The repeal initiative, sponsored by Art Mathias, Phil Izon, and Jamie Donley, aimed to overturn Alaska’s ranked-choice voting system, which was adopted by voters in 2020 and first used in 2022.

Represented by attorneys Scott Kendall (who was the primary author of ranked-choice voting in Alaska,) Jahna Lindemuth (attorney general under Gov. Bill Walker,) Samuel G. Gottstein, and C. Maeve Kendall of Cashion Gilmore & Lindemuth in Anchorage, the law-fare challengers, hoping to stop the petition from success, argued that the Division violated Alaska statutes and regulations by accepting post-deadline corrections to circulator certifications. They cited issues such as an expired notary commission having been used on a petition and claimed the Division’s actions undermined the integrity of the initiative process.

In an earlier ruling, Anchorage Superior Court Judge Christina Rankin had granted summary judgment in favor of the Division of Elections and the petition sponsors, holding that Alaska Statute 15.45.130 allows corrections to circulator certifications during the Division’s 60-day review period, as long as those corrections are made before signatures are counted.

The court also found that the Division’s actions did not violate regulatory requirements. It concluded that the certification issues identified by the challengers did not qualify as “patent defects,” meaning they were not clearly detectable during the initial review. Furthermore, the court ruled that the “single instrument” requirement for petition booklets did not bar corrections to individual pages. A mistake on one line in the petition should not invalidate the entire booklet.

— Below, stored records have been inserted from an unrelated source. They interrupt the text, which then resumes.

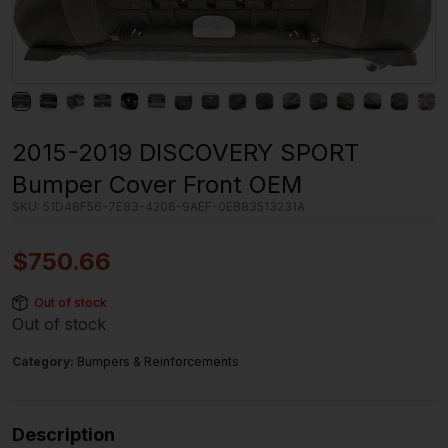
2015-2019 DISCOVERY SPORT
Bumper Cover Front OEM
SKU:
51D48F56-7E83-4206-9AEF-0EB83513231A
$
750.66
Out of stock
Out of stock
Category:
Bumpers & Reinforcements
Description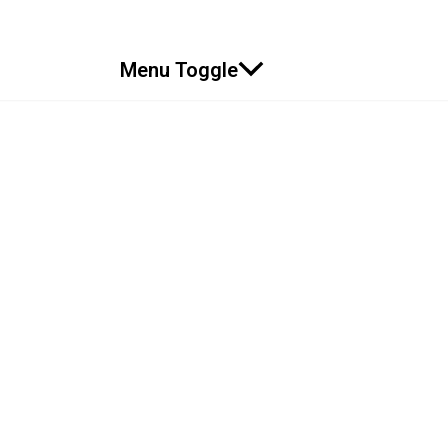
Menu Toggle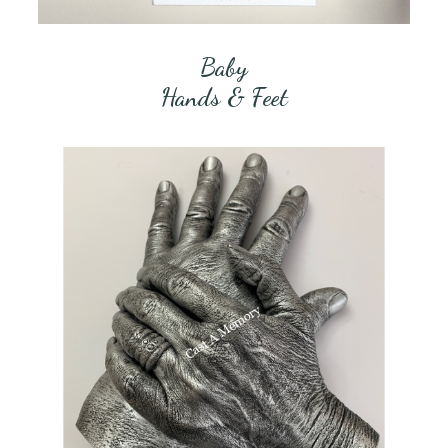
Baby
Hands & Feet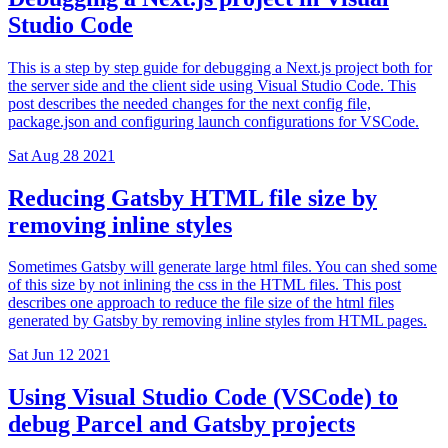
Studio Code
This is a step by step guide for debugging a Next.js project both for
the server side and the client side using Visual Studio Code. This
post describes the needed changes for the next config file,
package.json and configuring launch configurations for VSCode.
Sat Aug 28 2021
Reducing Gatsby HTML file size by
removing inline styles
Sometimes Gatsby will generate large html files. You can shed some
of this size by not inlining the css in the HTML files. This post
describes one approach to reduce the file size of the html files
generated by Gatsby by removing inline styles from HTML pages.
Sat Jun 12 2021
Using Visual Studio Code (VSCode) to
debug Parcel and Gatsby projects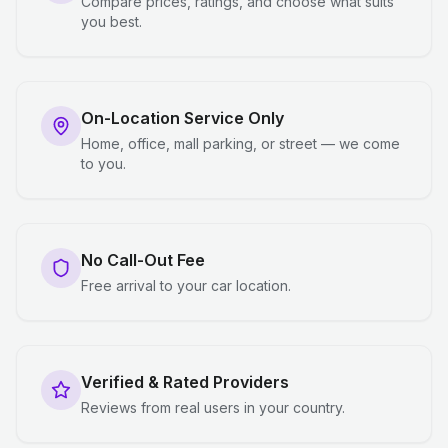
Compare prices, ratings, and choose what suits
you best.
On-Location Service Only
Home, office, mall parking, or street — we come
to you.
No Call-Out Fee
Free arrival to your car location.
Verified & Rated Providers
Reviews from real users in your country.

Following a bench trial, some signatures and booklets were disqualified due to procedural errors, but the court found that enough valid signatures remained to keep the initiative on the ballot.

Initiative 22AKHE went before voters in November, 2024 and was narrowly defeated — by 743 votes. The repeal group was outspent and tied up fighting the lawsuit in court, or would likely have won. The group supporting the repeal of ranked-choice voting (Yes on 2 campaign) was outspent by the opposition (No on 2 campaign) by a margin of approximately 100 to 1. The Yes on 2 campaign raised around $489,000, while the No on 2 campaign raised nearly $14 million, nearly all from Outside dark money groups and wealthy out-of-state Democrats.

The challengers then appealed the Superior Court’s summary judgment decision to the Alaska Supreme Court. In its June 27 ruling, the high court unanimously affirmed the lower court’s interpretation of the relevant statutes and regulations. The justices agreed that the Division had acted lawfully in accepting certification corrections within the 60-day review window and confirmed that the initiative was properly placed on the ballot.

“The Court agreed with our statutory interpretation arguments about correcting petition booklet certificates after the petition is filed but before the review is complete. The Division of Elections administers elections with the highest level of professional integrity and fairness. I’m happy to see that reflected in this important court ruling,” said Alaska Attorney General Treg Taylor.

The decision concludes a prolonged legal battle over the petition process and reaffirms the Division of Elections’ discretion in administering Alaska’s direct democracy procedures. Although the repeal effort was unsuccessful at the ballot box, the court’s ruling ensures that the process by which it reached voters will stand as a precedent for future citizen-led initiatives.

Another repeal effort is already under way, collecting signatures to submit to the Division of Elections and take the matter to the people for a vote once again on whether to return to normal voting in Alaska.